Wild Olive Tortoise Beetle on Wild Olive leaf. (Photo by Anita Westervelt)

After my brief examination of the caster bean bean, I secured it and the cluster and relegated them to the trash – no good can come of one getting loose and procreating, although there are so many more unreachable plants further afield.

There’s still February to get through – hopefully without a freeze -- before we should begin tidying up our yards. Two plant species taking over yards are the sow thistles – don’t consider potting up any of these brightly green and verdant looking plants with their pretty dandelion-like yellow blooms.

These two thistles, common sow thistle, Sonchus oleraceus, and spiny sow thistle, Sonchus asper, are annuals; S. asper can bloom and go to seed all year. Both species are native to Europe and Eurasia. They have been introduced and could possibly overtake small nations. They’re easy to ignore until they’ve quickly grown to nearly four feet tall.

Below from left are two views of common sow thistle and the prickly leaves of spiny sow thistle at the far right.

These thistles do not begin life in your yard with an obvious flat-to-the-ground rosette like our Texas thistle, Cirsium texanum. They pop up upright, seemingly overnight; they are spring-leaf-green and pretty, but don’t be fooled. You would not be remiss by taking a scythe, machete or shovel blade and chopping them off near the ground – especially before they go to seed.

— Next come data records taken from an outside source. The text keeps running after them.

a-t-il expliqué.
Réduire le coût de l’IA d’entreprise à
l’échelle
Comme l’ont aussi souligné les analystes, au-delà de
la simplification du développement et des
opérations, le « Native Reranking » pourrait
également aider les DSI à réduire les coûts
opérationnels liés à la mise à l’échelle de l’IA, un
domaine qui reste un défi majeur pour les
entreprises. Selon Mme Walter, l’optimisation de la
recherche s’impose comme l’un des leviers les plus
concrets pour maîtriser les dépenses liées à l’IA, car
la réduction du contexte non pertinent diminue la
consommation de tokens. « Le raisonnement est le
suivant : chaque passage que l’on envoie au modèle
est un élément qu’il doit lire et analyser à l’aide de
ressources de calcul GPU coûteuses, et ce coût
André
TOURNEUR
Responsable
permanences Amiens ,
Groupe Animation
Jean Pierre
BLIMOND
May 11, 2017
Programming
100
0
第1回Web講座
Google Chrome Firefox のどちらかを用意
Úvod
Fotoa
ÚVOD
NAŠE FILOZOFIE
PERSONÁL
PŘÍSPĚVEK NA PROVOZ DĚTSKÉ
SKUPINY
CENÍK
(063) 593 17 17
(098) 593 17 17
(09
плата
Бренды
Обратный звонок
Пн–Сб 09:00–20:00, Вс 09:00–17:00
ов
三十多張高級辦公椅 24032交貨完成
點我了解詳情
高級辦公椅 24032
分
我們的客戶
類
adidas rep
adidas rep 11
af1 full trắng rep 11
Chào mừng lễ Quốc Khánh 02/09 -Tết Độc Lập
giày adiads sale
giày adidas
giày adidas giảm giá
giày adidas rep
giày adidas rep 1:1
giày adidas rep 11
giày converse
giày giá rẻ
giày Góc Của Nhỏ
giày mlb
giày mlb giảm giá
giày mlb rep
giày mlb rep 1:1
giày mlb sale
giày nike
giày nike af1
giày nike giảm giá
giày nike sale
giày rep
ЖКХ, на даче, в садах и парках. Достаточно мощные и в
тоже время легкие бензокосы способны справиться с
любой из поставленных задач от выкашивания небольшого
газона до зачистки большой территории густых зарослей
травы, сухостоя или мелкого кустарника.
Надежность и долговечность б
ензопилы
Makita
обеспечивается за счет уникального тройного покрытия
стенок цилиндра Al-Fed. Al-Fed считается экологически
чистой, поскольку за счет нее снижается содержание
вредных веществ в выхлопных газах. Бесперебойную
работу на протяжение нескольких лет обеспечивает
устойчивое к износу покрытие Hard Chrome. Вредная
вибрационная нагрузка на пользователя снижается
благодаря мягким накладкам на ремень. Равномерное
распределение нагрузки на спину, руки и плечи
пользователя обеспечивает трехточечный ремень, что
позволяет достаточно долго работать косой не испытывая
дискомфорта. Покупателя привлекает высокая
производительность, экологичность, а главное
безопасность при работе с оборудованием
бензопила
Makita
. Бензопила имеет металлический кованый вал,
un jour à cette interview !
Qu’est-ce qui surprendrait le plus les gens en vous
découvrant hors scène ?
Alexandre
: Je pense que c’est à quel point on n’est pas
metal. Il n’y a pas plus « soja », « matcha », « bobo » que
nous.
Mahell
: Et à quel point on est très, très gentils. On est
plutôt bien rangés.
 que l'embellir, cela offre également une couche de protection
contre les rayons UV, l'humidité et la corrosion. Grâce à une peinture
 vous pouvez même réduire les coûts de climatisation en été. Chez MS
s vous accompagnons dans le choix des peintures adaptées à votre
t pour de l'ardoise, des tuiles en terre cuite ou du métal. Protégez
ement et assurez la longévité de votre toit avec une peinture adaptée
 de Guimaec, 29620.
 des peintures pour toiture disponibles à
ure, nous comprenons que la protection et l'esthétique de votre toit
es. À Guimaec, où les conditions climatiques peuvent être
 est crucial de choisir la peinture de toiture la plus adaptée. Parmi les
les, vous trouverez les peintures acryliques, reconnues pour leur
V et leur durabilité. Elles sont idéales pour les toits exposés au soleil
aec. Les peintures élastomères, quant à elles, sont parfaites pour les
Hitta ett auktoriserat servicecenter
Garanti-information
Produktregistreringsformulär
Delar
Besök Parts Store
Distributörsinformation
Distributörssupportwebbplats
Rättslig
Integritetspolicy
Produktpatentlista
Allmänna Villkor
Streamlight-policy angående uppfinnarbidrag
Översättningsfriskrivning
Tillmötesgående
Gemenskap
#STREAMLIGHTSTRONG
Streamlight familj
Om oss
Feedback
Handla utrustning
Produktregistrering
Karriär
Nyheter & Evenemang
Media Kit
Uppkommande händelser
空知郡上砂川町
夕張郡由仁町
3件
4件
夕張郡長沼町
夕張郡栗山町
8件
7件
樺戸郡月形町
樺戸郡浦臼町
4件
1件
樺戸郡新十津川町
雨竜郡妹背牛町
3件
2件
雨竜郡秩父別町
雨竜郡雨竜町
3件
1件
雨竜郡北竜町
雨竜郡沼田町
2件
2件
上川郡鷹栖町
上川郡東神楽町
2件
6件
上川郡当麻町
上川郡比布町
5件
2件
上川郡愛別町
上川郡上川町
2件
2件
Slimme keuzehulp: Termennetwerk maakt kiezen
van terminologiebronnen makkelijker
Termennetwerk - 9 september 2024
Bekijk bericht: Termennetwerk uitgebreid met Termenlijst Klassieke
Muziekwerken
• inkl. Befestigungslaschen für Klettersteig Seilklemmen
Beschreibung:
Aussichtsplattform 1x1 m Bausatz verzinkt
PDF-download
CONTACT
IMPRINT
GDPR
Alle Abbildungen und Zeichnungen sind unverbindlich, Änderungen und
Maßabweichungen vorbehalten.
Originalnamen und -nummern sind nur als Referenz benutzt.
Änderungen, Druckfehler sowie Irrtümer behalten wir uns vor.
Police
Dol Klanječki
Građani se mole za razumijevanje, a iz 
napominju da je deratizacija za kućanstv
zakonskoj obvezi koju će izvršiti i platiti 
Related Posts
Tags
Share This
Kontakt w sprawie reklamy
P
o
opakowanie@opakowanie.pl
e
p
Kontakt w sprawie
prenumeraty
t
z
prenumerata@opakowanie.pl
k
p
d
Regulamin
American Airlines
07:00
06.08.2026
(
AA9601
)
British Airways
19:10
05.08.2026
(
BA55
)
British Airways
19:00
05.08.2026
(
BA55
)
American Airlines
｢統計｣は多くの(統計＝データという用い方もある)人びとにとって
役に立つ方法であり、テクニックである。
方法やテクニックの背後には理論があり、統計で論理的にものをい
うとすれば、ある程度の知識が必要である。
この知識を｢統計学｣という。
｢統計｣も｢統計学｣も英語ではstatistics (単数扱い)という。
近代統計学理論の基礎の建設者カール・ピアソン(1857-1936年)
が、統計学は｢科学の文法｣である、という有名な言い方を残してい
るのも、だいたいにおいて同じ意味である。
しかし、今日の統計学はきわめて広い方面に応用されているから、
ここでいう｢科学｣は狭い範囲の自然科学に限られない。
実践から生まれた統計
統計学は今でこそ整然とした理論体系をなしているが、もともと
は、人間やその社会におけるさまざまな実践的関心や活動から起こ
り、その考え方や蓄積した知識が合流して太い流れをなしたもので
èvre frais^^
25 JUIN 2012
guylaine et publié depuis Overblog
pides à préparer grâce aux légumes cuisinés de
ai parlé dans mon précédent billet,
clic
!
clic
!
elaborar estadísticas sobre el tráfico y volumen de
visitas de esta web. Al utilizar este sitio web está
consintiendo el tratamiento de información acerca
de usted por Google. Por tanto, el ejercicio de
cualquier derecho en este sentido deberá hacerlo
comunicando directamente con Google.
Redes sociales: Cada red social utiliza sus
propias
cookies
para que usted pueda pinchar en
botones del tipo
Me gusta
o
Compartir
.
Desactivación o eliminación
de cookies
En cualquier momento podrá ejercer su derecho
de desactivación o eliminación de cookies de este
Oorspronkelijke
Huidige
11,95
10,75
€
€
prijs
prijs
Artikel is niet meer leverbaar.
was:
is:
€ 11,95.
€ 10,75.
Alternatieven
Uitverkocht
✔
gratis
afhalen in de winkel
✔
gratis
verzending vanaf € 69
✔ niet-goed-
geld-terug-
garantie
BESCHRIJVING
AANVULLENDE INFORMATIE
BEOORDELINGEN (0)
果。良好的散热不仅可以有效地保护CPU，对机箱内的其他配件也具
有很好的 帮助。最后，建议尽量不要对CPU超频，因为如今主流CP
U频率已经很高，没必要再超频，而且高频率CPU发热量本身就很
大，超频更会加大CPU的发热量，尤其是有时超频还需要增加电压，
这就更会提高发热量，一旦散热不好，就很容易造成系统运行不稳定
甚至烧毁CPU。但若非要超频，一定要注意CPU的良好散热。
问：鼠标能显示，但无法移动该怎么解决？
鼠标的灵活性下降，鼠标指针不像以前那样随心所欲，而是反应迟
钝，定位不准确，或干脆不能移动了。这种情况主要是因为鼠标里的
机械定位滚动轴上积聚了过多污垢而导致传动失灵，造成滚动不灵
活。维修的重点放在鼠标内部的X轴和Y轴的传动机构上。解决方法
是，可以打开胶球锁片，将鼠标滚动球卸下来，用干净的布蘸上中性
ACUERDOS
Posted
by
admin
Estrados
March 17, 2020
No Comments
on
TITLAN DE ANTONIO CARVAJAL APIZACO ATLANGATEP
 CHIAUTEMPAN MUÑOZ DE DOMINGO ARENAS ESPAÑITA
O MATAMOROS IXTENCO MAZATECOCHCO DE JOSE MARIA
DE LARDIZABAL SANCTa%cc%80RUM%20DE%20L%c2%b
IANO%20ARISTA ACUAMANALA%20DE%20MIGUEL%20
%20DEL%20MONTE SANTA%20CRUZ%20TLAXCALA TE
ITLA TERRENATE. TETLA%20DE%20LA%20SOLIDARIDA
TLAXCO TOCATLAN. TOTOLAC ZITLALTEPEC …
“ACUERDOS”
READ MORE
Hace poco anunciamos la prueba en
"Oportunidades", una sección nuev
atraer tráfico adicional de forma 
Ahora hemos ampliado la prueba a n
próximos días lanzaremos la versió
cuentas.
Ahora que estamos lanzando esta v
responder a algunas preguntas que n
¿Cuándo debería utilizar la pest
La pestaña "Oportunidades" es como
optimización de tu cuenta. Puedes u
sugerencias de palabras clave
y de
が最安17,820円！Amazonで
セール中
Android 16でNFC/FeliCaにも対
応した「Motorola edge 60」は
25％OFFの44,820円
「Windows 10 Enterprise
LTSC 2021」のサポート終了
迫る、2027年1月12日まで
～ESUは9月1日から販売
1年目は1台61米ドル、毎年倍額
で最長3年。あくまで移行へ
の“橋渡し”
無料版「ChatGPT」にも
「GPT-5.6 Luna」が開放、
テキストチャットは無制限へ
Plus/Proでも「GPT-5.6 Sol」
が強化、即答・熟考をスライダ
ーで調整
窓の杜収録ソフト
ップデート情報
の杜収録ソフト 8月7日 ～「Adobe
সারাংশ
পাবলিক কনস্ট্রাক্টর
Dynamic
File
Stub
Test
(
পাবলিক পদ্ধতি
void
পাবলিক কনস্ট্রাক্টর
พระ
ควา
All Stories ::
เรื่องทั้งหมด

They do not pull up. Both species exude a milky sap when the leaf or stem is cut. The stems are hollow.

The flat to the ground rosette of a Texas Thistle with upstarts of sow thistles at the edges. (Photo by Anita Westervelt)

All that said, I’m hard pressed to find a sow thistle plant without one of their common pollinators on it, bees and flies -- still, sow thistles can quickly get out of hand.

Emerging plants to look for now that are good to rescue for plant sales include crucita, frostweed, passion vine, pink mint, skeleton leaf goldeneye, snapdragon vine, Turk’s cap, frogfruit, crotons, tropical sage, fiddlewood and cow pen daisies.